--- begin SUPPLIED PASSAGE ---

As described before, the conventional technique about the synthetic key frame synthesizes a certain interval of the video contents into one key frame using the key area or key text, and uses this key frame as means representing the corresponding interval.

Among them, the video text generally has a characteristic that summarizes the total contents or a portion thereof, and thus it functions as very important means for providing summarized information about the contents to the user.

However, there has been so far no solid proposal to the method of generating a text or text-based synthetic key frame, i.e. the text-based synthetic key frame is generated arbitrarily or without consideration of an importance measure for each of the extracted text areas. Therefore, when the synthetic key frame according to such a method is used to summarize the contents, important information tend to be practically excluded from the synthetic key frame. As a result, in generation of the text-based synthetic key frame for transferring a large amount of information in a restricted space, it is critical to judge which text area is practically important text area and to consider how to synthesize the text area.

SUMMARY OF THE INVENTION

Accordingly, the present invention is directed to a method for generating a synthetic key frame based upon video text that substantially obviates one or more problems due to limitations and disadvantages of the related art.

It is an object of the invention to provide a method for generating a synthetic key frame based upon video text, which enables efficient summarization and searching therefore.

To achieve above object and other advantages and in accordance with the purpose of the invention, as embodied and broadly described herein, there is provided a method for generating a synthetic key frame based upon video text by calculating an importance measure of text areas each extracted from the video image and using only those text areas having the importance measure of at least a predetermined value.

--- end SUPPLIED PASSAGE ---

▸ PROMPT 1:
According to the passage on synthetic key frames, which text areas does the proposed method use?
▸ PROMPT 2:
Write out the part of the passage on synthetic key frames starting with "SUMMARY OF THE" and going on through "a predetermined value.", replacing every "video text" with "on-screen text".
The material that follows stands apart from the passage on synthetic key frames.

--- begin MATERIAL PROVIDED ---

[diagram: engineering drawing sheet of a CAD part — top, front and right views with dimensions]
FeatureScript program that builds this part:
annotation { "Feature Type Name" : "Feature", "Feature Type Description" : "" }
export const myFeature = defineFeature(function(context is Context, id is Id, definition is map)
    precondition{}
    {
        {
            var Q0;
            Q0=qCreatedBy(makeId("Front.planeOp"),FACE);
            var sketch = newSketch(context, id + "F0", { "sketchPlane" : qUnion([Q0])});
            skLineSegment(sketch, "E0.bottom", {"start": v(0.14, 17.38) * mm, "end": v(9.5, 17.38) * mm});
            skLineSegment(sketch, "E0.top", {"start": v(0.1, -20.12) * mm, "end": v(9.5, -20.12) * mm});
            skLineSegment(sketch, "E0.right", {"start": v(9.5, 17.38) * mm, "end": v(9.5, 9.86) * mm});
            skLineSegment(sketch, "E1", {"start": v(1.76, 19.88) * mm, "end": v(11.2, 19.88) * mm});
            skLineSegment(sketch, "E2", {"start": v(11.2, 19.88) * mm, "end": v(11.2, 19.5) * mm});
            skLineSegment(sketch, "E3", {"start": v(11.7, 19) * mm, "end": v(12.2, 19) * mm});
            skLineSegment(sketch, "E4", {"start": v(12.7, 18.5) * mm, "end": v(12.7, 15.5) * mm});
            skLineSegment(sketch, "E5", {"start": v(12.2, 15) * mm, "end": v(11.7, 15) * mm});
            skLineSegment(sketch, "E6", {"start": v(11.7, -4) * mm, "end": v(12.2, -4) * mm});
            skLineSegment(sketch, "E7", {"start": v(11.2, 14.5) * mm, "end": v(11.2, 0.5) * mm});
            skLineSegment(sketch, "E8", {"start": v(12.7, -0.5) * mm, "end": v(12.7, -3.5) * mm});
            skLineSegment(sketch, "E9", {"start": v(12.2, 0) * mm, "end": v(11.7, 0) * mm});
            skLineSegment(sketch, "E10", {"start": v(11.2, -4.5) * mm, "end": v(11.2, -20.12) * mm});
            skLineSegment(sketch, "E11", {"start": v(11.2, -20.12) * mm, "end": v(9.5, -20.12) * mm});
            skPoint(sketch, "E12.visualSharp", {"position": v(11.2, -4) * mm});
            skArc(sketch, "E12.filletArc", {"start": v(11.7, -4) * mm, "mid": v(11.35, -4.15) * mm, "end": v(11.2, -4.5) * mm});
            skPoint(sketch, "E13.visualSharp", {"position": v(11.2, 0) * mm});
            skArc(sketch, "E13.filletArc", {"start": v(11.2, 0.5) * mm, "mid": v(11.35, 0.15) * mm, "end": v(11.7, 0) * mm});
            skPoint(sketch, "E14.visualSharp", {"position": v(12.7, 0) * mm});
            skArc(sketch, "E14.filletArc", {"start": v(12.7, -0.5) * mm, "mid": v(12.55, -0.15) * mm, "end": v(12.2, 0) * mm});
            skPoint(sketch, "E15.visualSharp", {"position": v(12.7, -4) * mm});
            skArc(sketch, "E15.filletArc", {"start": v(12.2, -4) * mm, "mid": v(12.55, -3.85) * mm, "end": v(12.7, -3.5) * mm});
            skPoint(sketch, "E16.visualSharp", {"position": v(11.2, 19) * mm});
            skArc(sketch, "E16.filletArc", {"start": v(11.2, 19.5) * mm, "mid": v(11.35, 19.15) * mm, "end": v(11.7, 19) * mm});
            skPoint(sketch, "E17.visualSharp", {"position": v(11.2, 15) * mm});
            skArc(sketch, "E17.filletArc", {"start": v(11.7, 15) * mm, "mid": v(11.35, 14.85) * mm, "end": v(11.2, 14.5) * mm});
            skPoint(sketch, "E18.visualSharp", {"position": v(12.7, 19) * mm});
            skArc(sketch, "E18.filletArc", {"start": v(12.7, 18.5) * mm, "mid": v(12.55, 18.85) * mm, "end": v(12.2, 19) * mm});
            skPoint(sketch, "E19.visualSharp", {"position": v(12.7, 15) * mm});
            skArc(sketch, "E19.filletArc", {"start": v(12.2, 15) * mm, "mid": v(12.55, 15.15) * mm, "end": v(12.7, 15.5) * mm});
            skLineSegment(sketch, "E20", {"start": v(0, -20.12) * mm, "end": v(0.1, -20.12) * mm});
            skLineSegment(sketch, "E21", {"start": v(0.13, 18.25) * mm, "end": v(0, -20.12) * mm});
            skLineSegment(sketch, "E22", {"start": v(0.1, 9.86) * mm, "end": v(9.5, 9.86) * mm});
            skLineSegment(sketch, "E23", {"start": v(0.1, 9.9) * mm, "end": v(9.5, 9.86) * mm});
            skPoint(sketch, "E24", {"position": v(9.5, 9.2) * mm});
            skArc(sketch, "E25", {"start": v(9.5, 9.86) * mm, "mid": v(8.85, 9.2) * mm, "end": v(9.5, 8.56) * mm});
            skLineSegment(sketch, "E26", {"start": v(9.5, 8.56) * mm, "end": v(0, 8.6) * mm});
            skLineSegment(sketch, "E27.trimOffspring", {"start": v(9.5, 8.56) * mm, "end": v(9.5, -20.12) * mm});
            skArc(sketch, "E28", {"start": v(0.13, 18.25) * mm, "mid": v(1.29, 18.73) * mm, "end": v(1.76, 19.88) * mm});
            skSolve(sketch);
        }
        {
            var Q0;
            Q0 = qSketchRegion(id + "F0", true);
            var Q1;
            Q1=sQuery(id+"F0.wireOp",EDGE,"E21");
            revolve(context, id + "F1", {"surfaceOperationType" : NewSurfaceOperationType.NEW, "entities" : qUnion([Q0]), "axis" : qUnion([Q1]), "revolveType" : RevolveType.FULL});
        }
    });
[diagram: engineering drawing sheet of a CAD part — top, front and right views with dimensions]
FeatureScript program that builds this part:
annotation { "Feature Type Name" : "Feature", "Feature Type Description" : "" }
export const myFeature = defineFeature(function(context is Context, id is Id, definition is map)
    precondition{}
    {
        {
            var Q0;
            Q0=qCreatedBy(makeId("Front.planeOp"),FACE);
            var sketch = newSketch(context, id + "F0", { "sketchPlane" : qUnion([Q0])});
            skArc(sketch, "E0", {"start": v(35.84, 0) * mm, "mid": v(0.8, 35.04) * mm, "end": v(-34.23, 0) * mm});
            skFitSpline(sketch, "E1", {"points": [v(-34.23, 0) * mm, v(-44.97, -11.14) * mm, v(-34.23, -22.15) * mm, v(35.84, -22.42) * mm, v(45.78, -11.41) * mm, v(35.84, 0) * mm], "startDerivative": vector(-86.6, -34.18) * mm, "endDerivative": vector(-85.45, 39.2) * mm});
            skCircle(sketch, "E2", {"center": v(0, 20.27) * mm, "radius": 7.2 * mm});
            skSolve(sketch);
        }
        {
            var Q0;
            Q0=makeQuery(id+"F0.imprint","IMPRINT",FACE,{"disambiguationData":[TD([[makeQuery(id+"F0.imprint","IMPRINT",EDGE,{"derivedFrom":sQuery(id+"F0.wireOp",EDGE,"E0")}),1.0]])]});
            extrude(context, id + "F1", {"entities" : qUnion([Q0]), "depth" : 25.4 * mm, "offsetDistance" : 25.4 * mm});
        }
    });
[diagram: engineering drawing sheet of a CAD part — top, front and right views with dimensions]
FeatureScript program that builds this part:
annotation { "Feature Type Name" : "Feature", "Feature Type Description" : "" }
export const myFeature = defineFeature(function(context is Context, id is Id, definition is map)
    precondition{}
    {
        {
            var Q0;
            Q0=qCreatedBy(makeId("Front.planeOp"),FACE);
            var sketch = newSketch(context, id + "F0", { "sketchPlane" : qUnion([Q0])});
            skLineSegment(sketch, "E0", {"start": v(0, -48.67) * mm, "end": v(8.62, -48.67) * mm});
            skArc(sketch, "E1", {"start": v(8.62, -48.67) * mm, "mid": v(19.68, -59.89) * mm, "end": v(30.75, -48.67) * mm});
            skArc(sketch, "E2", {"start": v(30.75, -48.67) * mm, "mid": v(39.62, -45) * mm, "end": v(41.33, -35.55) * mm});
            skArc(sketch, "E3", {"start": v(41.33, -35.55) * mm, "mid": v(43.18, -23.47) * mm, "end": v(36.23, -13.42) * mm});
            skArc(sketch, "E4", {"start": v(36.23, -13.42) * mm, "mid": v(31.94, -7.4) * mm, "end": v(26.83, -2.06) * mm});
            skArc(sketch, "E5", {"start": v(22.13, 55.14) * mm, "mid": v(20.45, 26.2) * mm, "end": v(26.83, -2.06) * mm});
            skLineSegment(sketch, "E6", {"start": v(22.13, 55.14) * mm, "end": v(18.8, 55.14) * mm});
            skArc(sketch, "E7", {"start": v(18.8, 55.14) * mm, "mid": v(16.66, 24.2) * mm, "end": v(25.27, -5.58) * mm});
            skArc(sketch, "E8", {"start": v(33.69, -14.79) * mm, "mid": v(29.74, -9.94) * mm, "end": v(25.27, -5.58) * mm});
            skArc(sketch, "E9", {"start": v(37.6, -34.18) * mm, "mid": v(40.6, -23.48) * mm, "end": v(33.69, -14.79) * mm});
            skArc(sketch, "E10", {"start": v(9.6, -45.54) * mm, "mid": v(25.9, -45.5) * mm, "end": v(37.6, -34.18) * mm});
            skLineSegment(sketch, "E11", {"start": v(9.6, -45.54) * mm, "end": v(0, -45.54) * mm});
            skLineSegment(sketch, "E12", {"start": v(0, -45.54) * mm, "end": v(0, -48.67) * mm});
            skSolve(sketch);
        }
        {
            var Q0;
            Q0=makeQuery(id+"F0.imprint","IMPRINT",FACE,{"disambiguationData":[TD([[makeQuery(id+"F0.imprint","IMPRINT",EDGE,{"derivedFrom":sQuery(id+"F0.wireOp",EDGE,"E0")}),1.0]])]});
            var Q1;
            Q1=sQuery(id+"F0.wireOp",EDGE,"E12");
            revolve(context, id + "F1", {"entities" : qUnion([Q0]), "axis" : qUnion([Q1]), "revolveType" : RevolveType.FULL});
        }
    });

--- end MATERIAL PROVIDED ---

▸ EXPECTED ANSWER 1:
It uses only those text areas having the importance measure of at least a predetermined value.

▸ EXPECTED ANSWER 2:
SUMMARY OF THE INVENTION

Accordingly, the present invention is directed to a method for generating a synthetic key frame based upon on-screen text that substantially obviates one or more problems due to limitations and disadvantages of the related art.

It is an object of the invention to provide a method for generating a synthetic key frame based upon on-screen text, which enables efficient summarization and searching therefore.

To achieve above object and other advantages and in accordance with the purpose of the invention, as embodied and broadly described herein, there is provided a method for generating a synthetic key frame based upon on-screen text by calculating an importance measure of text areas each extracted from the video image and using only those text areas having the importance measure of at least a predetermined value.